Nonostante il risultato negativo, la terza squadra di Genova mantiene la vetta della classifica grazie alla contemporanea sconfitta del Vado a Varese, confermando la natura avvincente di un campionato che si preannuncia combattuto fino all'ultima giornata. L'appuntamento più atteso è già segnato sul calendario: il 15 marzo allo Stadio Chittolina andrà in scena lo scontro diretto tra le due formazioni liguri.

A commentare l'incontro è stato Stefano Ricci, Direttore Generale del Ligorna, che ha analizzato la prestazione della squadra e il momento del campionato: «La partita di oggi fino al momento dell'espulsione di Sabione era incanalata. Sicuramente il Gozzano è una squadra che in questo campionato ha dimostrato di essere un po' la "ammazza-grandi", perché ha vinto spesso con le squadre di alta classifica, quindi anche oggi ha confermato questo trend».

Il dirigente ha voluto contestualizzare la sconfitta all'interno di un quadro più ampio: «Rimaniamo primi in classifica alla luce del risultato di Varese, però questo fa capire che da qui alla fine, al di là delle posizioni, sarà un campionato che si deciderà davvero sul filo di lana, sul particolare, sul dettaglio. La squadra che sarà più pronta anche dal punto di vista psicologico ad affrontare questo tipo di pressioni e di partite riuscirà a portare a casa il campionato».
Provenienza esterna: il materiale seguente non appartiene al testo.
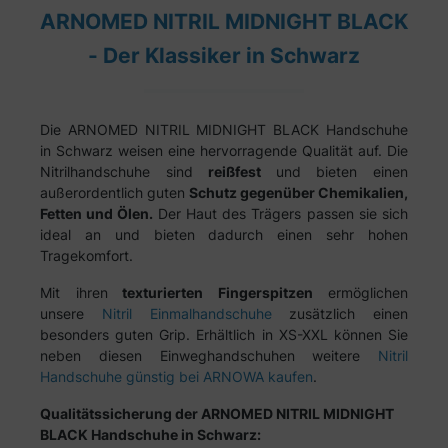
ARNOMED NITRIL MIDNIGHT BLACK
- Der Klassiker in Schwarz
Die ARNOMED NITRIL MIDNIGHT BLACK Handschuhe
in Schwarz weisen eine hervorragende Qualität auf. Die
Nitrilhandschuhe sind
reißfest
und bieten einen
außerordentlich guten
Schutz gegenüber Chemikalien,
Fetten und Ölen.
Der Haut des Trägers passen sie sich
ideal an und bieten dadurch einen sehr hohen
Tragekomfort.
Mit ihren
texturierten Fingerspitzen
ermöglichen
unsere
Nitril Einmalhandschuhe
zusätzlich einen
besonders guten Grip.
Erhältlich in XS-XXL können Sie
neben diesen Einweghandschuhen weitere
Nitril
Handschuhe günstig bei ARNOWA kaufen
.
Qualitätssicherung der ARNOMED NITRIL MIDNIGHT
BLACK Handschuhe in Schwarz:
Nonostante la delusione per il risultato, Ricci ha espresso piena fiducia nel gruppo a sua disposizione: «Detto questo, questa sconfitta non deve cancellare quello che stiamo facendo. Io stasera vado a casa con la consapevolezza di avere un gruppo straordinario che sta facendo qualcosa di incredibile e vado a casa col sorriso».

Il Direttore Generale ha quindi invitato a mantenere la giusta prospettiva sui risultati ottenuti finora: «Alla luce dei risultati di oggi, anche se la nostra sconfitta per come è arrivata pesa nella testa dei ragazzi che volevano fare qualcosa in più, dobbiamo sempre ricordarci che siamo primi in un campionato molto difficile dove noi e il Vado stiamo facendo un duello clamoroso e stupendo, con le altre squadre distanziate di tanti punti. Questo fa capire l'entità di quello che si sta facendo».

Ricci ha concluso le sue dichiarazioni con parole di ringraziamento e orgoglio per l'intero ambiente societario: «Io posso solo dire grazie a tutto l'ambiente che ho intorno, ai dirigenti, al Settore Giovanile, alla squadra, allo staff e ovviamente al Presidente, perché questa società e questi giocatori stanno lavorando in maniera strepitosa. La crescita è evidente e questo Ligorna deve essere un esempio per il movimento del calcio ligure».

La partita contro il Gozzano rappresenta un campanello d'allarme sulla necessità di mantenere alta la concentrazione in ogni momento della gara, specialmente in un campionato equilibrato dove ogni dettaglio può risultare decisivo. L'episodio dell'espulsione ha modificato radicalmente l'andamento di un incontro che sembrava sotto controllo, dimostrando quanto sia sottile il confine tra vittoria e sconfitta.

Il Ligorna può però guardare con ottimismo al prosieguo della stagione, forte di una posizione di vertice conquistata con merito e di un vantaggio sulle inseguitrici che testimonia il valore del lavoro svolto. Il duello con il Vado si conferma l'elemento centrale di un torneo che sta regalando emozioni e incertezza, mentre le altre formazioni non sono riuscite a tenere il passo delle due capoliste liguri.

La sfida del 15 marzo rappresenterà un banco di prova fondamentale per entrambe le squadre e potrebbe risultare determinante nell'economia della stagione. Nel frattempo, la formazione biancoblù dovrà dimostrare quella solidità mentale richiamata da Ricci, capacità indispensabile per gestire la pressione di una corsa promozione che si preannuncia serratissima fino all'ultimo turno.